Delia Contractor, affectionately known as Didi, was a self-taught artist, designer and architect. For more than three decades, she has promoted the need to live and build in harmony with nature, to follow sustainable skills and to value traditional wisdom. With over 15 homes and numerous public projects in Kangra, Himachal Pradesh, designed by her, Didi’s name was synonymous with low-waste buildings. She died on July 5 from age-related illnesses. She was 91 years old.
Didi received the Nari Shakti Puraskar in 2019, the highest civilian honor recognizing the contribution of women in their respective fields. Many young architects in the country have been mentored and prepared by Didi. Through her own life, she showed what it meant to live sustainably – in the way she recycled materials in her own home in Sidhbari (Himachal Pradesh), the clothes she wore, the food she ate and the buildings she designed.
Her friend, Bengaluru-based architect Chitra Vishwanath, recalls: “I called her to Bangalore for an event in 2010. She insisted that she stay in our house rather than a five-star hotel. She championed the practical type of architecture, where she favored local handmade work and skills. For young architects it is a lesson in how to build simply and how to work with and improve vernacular materials. She revolutionized the use of mud, meeting all the contemporary needs of a home, with more light and air. At the Dharmalaya Institute in Bir, she has led numerous training workshops on sustainable construction and living.
Raised in Germany and the United States, Didi made her home in India in 1951, when she married the late Narayan Ramji Contractor. His first days in India were spent in Mumbai, painting and raising his children. Thanks to her husband’s friend, Maharana Bhagwant Singh Mewar, the Maharana of Udaipur, she had the opportunity to decorate the Lake Palace Hotel in 1961. Her interactions with social reformer and cultural esthete Kamaladevi Chattopadhyay gave her the momentum needed to pursue new apprenticeships in traditional Indian handicrafts, which led to other interior projects, where she designed textiles, furniture and furnishings.
Growing up with parents engaged in the influential Bauhaus movement, Didi’s predilection for rural life brought her to Andretta in Kangra in the 1980s, where she observed and learned the nuances of local building with brick bricks. sun-dried mud, bamboo and slate. Its creations have thus evolved from its ethical, ecological and aesthetic values. Architect and urban designer KT Ravindran says: “Didi’s designs did not come from a romantic notion of nature or vernacular buildings, but from a value base that knew what was good for the world. She was able to explore the quintessential behavior of mud, bamboo and slate and convert it into a new idiom in her buildings. She used very innovative techniques, mixing and matching technologies, using local skills and adding her own, and inventing along the way. She was very aware of its theoretical and philosophical basis – the conceptual framework upon which her work was based. “
Knowing her for over 35 years as a friend and fellow practitioner, Ravindran recalls her earliest memories with Didi in Andretta, when she designed solar mud and glass cookers for the people of the valley. “We were neighbors in Andretta. From our first meeting, we hit it off very well, as we deeply shared a similar worldview. She lived a frugal life, and that became the foundation of her work, ”he says.

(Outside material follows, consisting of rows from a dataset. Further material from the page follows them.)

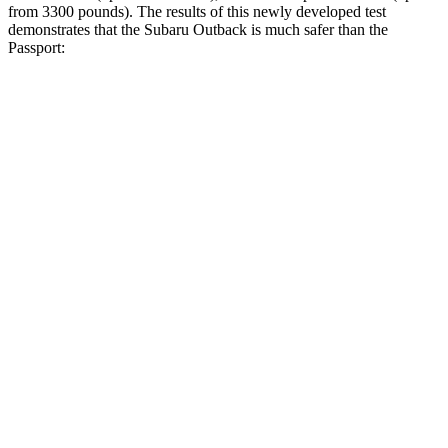
from 3300 pounds). The results of this newly developed test
demonstrates that the Subaru Outback is much safer than the
Passport:
Outback
Passport
Overall Evaluation
GOOD
MARGINAL
Structure
ACCEPTABLE
MARGINAL
Driver Injury Measures
Head/Neck
GOOD
GOOD
Head Injury Criterion
69
206
Neck Tension
156 lbs.
335 lbs.
Pelvis
ACCEPTABLE
MARGINAL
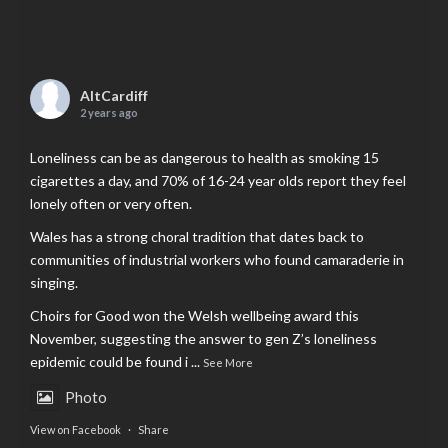
AltCardiff
2 years ago
Loneliness can be as dangerous to health as smoking 15
cigarettes a day, and 70% of 16-24 year olds report they feel
lonely often or very often.
Wales has a strong choral tradition that dates back to
communities of industrial workers who found camaraderie in
singing.
Choirs for Good won the Welsh wellbeing award this
November, suggesting the answer to gen Z’s loneliness
epidemic could be found i
...
See More
Photo
View on Facebook
·
Share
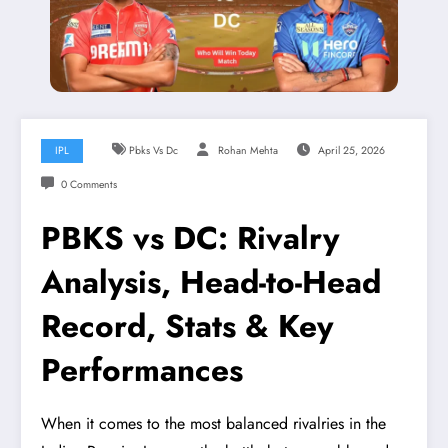
IPL
Pbks Vs Dc
Rohan Mehta
April 25, 2026
0 Comments
PBKS vs DC: Rivalry
Analysis, Head-to-Head
Record, Stats & Key
Performances
When it comes to the most balanced rivalries in the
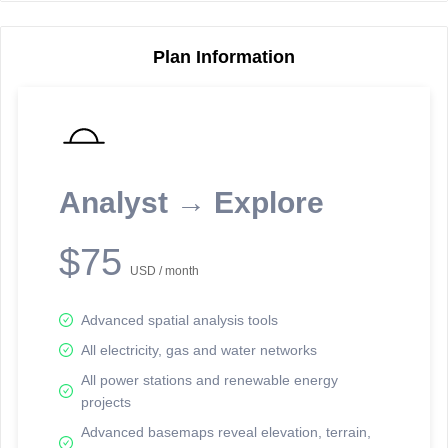
Plan Information
Reporting Data Tables and Charts
Node Information
Select a spatial element on the map in order to reveal associated
reporting information.
Analyst → Explore
Available on the full version -
Sign up Free
$75
USD / month
Advanced spatial analysis tools
All electricity, gas and water networks
All power stations and renewable energy
projects
Network Map™ Copyright © 2020-2026 - Rosetta Analytics
Advanced basemaps reveal elevation, terrain,
Terms of Use and Disclaimer
-
Terms and Conditions
-
Privacy Policy
-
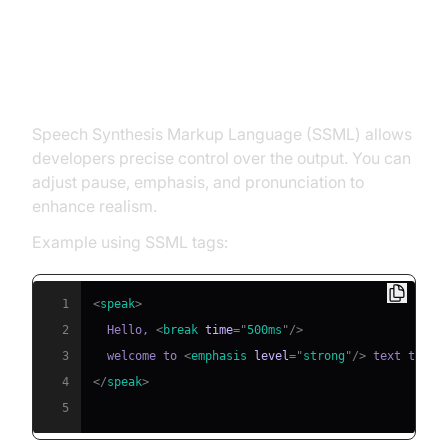
SSML Customization in Natural
TTS
Speech Synthesis Markup Language (SSML) allows
developers precise control over the output. You can
adjust pause, emphasis, and pronunciation to
enhance realism.
Example using SSML tags:
1
<
speak
>
2
  Hello, 
<
break
time
=
"
500ms
"
/>
3
  welcome to 
<
emphasis
level
=
"
strong
"
/>
4
</
speak
>
5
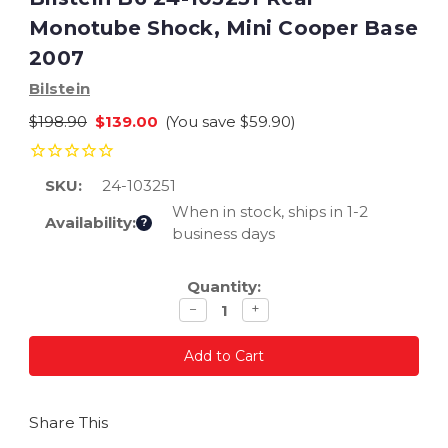
Monotube Shock, Mini Cooper Base
2007
Bilstein
$198.90
$139.00
(You save
$59.90
)
SKU:
24-103251
When in stock, ships in 1-2
Availability:
?
business days
Current
Quantity:
Stock:
Decrease
Increase
−
+
quantity
quantity
Share This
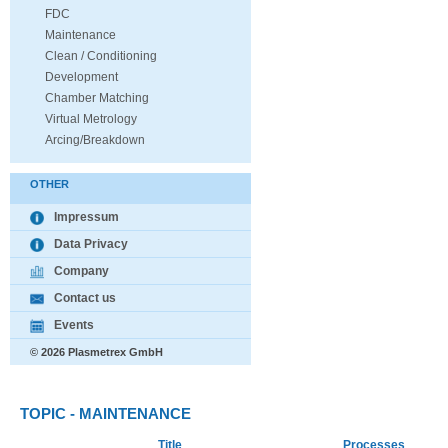
FDC
Maintenance
Clean / Conditioning
Development
Chamber Matching
Virtual Metrology
Arcing/Breakdown
OTHER
Impressum
Data Privacy
Company
Contact us
Events
© 2026 Plasmetrex GmbH
TOPIC - MAINTENANCE
Title
Processes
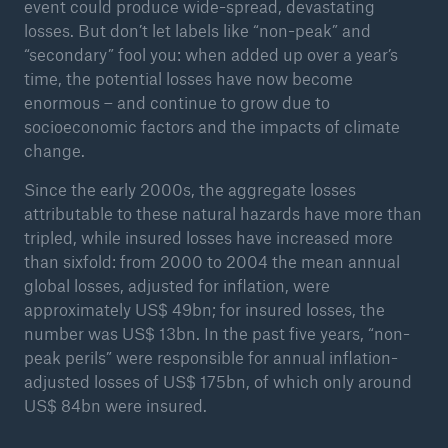
event could produce wide-spread, devastating
losses. But don’t let labels like “non-peak” and
“secondary” fool you: when added up over a year’s
time, the potential losses have now become
enormous – and continue to grow due to
socioeconomic factors and the impacts of climate
change.
Since the early 2000s, the aggregate losses
attributable to these natural hazards have more than
tripled, while insured losses have increased more
than sixfold: from 2000 to 2004 the mean annual
global losses, adjusted for inflation, were
approximately US$ 49bn; for insured losses, the
Solutions
number was US$ 13bn. In the past five years, “non-
Property coverage from a high-capacity
peak perils” were responsible for annual inflation-
reinsurance partner
adjusted losses of US$ 175bn, of which only around
US$ 84bn were insured.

Her engagement with adobe (mud brick) led her to design a community clinic for a friend using local materials, adding her own ingredients to traditional techniques. She was then already in her sixties. There was always room for experiments, from using rice husks and pine in the mud plaster for insulation to using old car tires to fill in the berms. His own home in Sidhbari is a testament to these innovations. While concrete was a default choice for many in the hills, Didi showed how mud can stand the test of time, whether it absorbs radiation, is a good insulator, or even resists earthquakes. Earth.
Pinaki Roy, a member of the Forum for Responsible Buildings (FRB), recalls the 2014 workshop he organized at the Sambhaavnaa Institute of Public Policy and Politics in Palampur, which Didi designed for public interest lawyer Prashant Bhushan. The four-day sustainable buildings conference, anchored by Didi, brought together more than 30 participants from different fields, including architects, designers, masons, contractors and permaculture experts. Many of them are now part of the FRB. Roy remembers his lament over the loss of Gandhian values in people’s lives and how the Indian landscape had changed.
“Didi’s life reminds young professionals that you don’t have to rush into your practice, you can dig your heels, go slow, do a good job and be happy,” says Vishwananth.